Stored items
------------
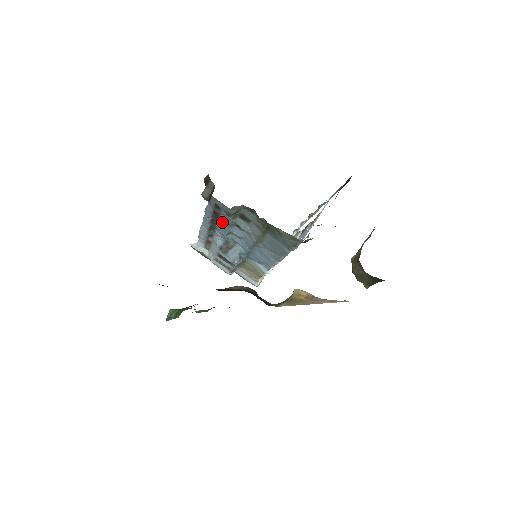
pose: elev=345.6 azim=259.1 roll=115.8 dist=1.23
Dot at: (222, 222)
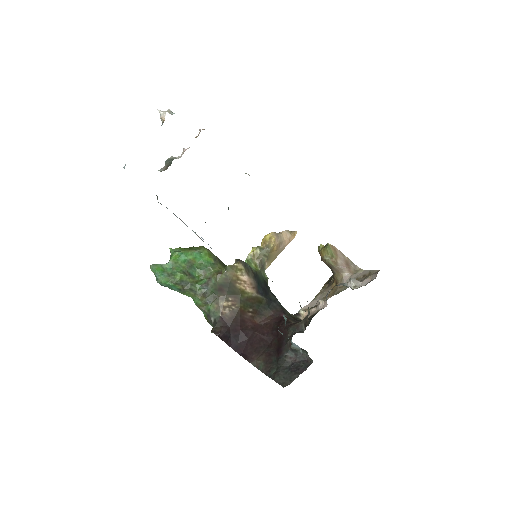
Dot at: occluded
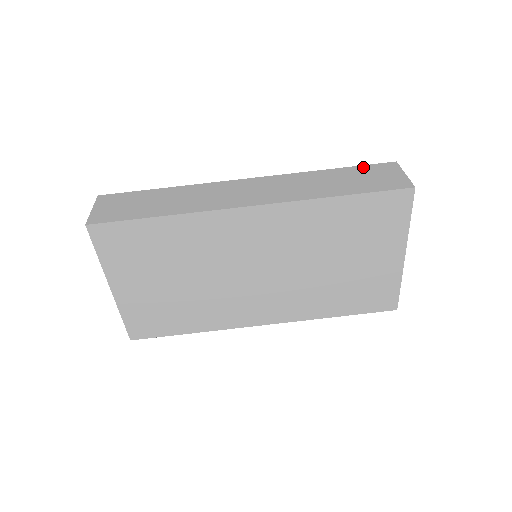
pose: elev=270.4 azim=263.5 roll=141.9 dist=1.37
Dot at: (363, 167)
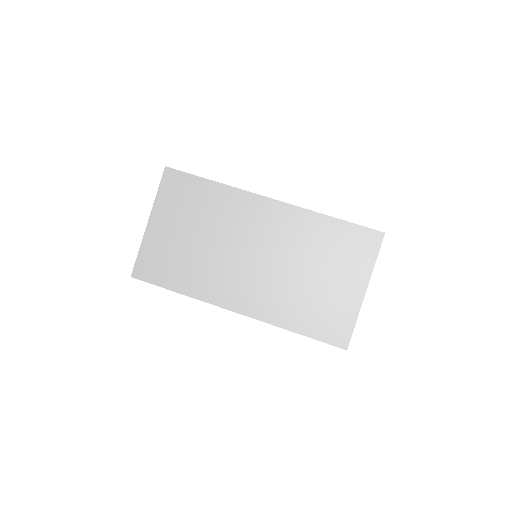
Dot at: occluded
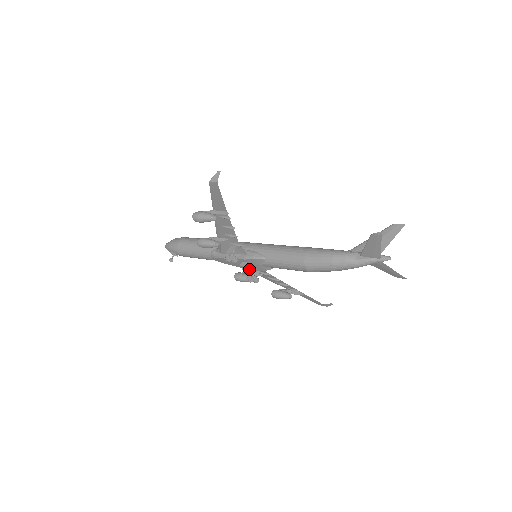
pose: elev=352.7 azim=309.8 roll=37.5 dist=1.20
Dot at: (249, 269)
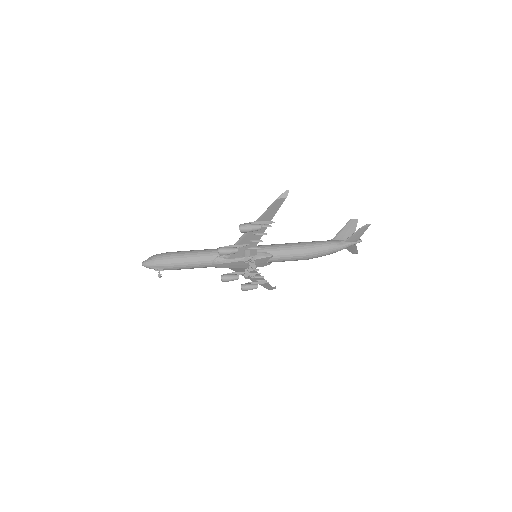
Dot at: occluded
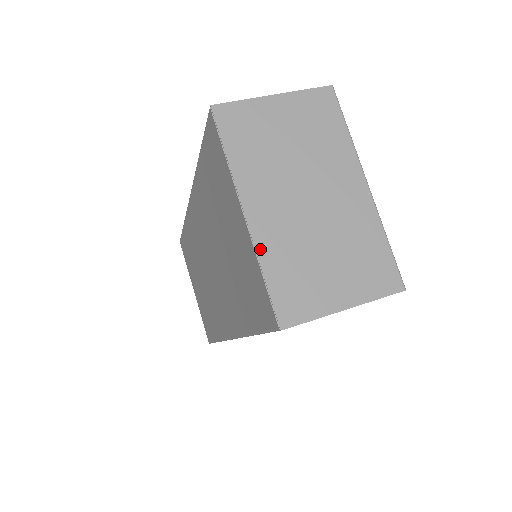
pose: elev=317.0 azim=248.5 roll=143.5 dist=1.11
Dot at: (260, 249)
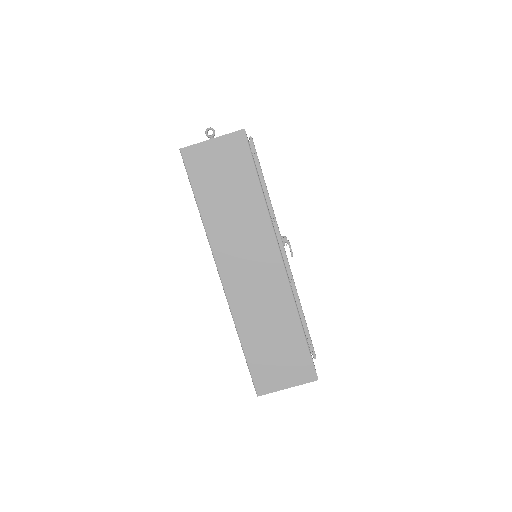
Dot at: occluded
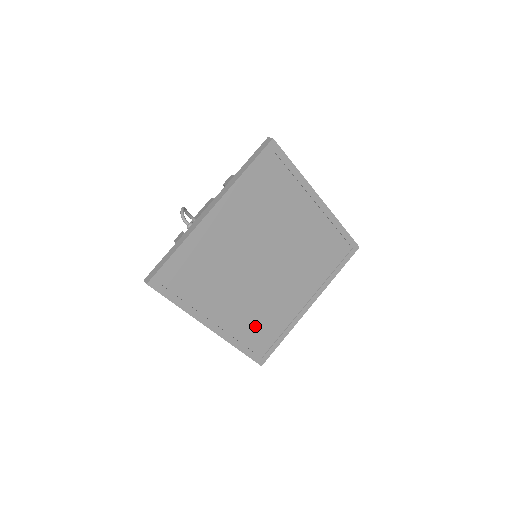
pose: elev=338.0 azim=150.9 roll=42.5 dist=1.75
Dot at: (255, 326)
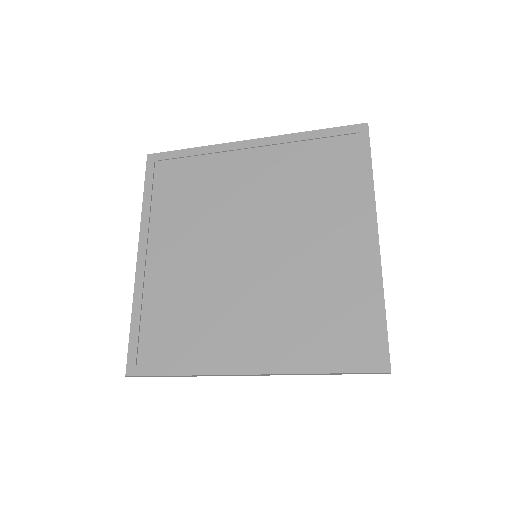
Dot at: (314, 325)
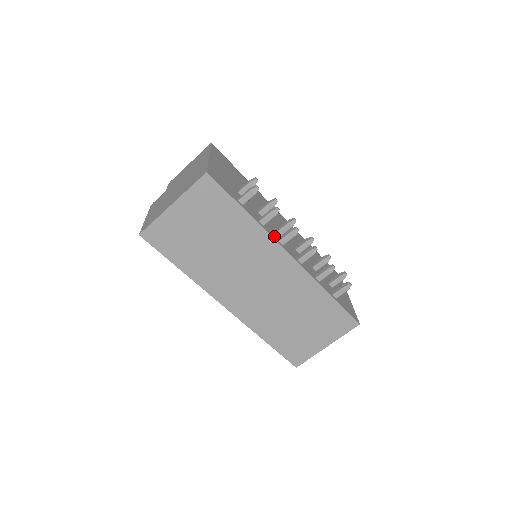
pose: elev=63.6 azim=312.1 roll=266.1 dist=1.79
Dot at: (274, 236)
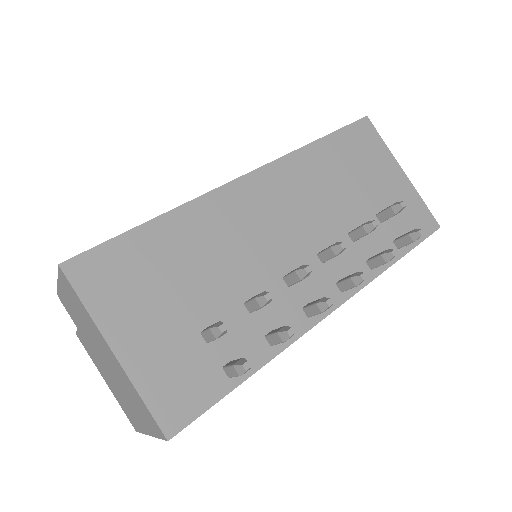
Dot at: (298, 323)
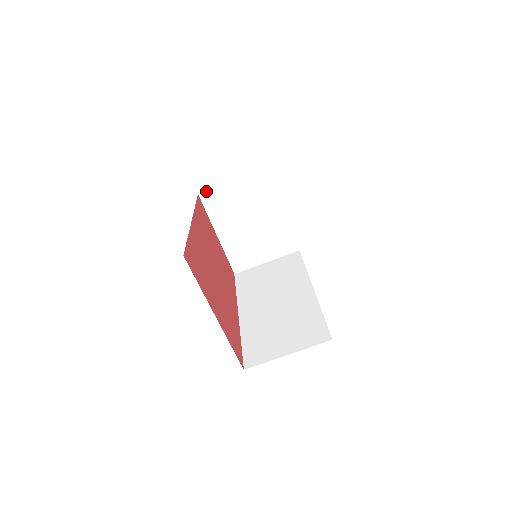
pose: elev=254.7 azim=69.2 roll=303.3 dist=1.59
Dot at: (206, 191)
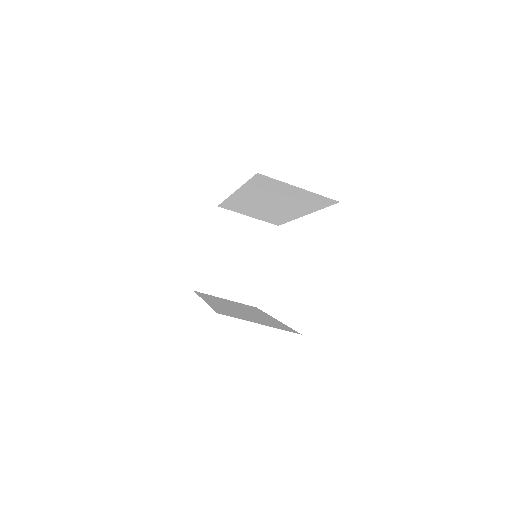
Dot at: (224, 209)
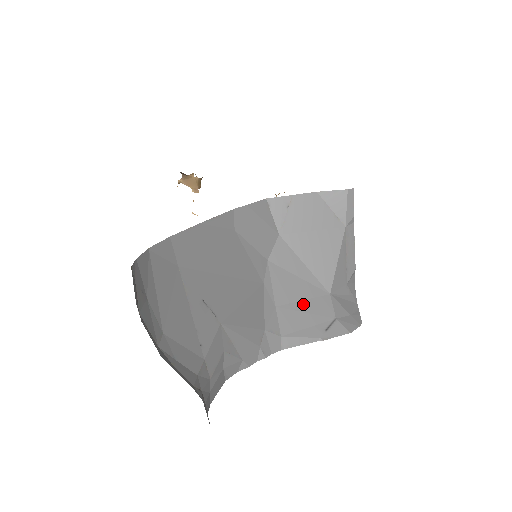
------------
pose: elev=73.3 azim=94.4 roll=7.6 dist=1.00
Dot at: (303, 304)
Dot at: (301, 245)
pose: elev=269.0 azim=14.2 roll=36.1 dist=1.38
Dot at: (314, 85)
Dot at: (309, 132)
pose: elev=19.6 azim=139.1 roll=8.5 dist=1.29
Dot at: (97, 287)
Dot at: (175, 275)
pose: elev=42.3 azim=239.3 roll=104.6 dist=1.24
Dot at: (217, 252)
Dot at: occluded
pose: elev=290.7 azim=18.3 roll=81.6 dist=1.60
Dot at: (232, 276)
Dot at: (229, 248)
------------
## WHAT THE TASK ASKS:
Render the records above as a JSON list of strings, one string per line, for the lines between the line holding "pose: elev=345.6 azim=259.1" and the line holding "Dot at: (298, 323)", inclusive. Leave out blank lines and the pictures.

## EXERCISE RESPONSE:
[
  "pose: elev=345.6 azim=259.1 roll=115.8 dist=1.23",
  "Dot at: (222, 222)",
  "Dot at: occluded",
  "pose: elev=270.4 azim=263.5 roll=141.9 dist=1.37",
  "Dot at: (363, 167)",
  "Dot at: occluded",
  "pose: elev=352.7 azim=309.8 roll=37.5 dist=1.20",
  "Dot at: (249, 269)",
  "Dot at: occluded",
  "pose: elev=317.0 azim=248.5 roll=143.5 dist=1.11",
  "Dot at: (260, 249)",
  "Dot at: occluded",
  "pose: elev=338.0 azim=150.9 roll=42.5 dist=1.75",
  "Dot at: (255, 326)",
  "Dot at: (314, 325)",
  "pose: elev=63.6 azim=312.1 roll=266.1 dist=1.79",
  "Dot at: (274, 236)",
  "Dot at: (298, 323)"
]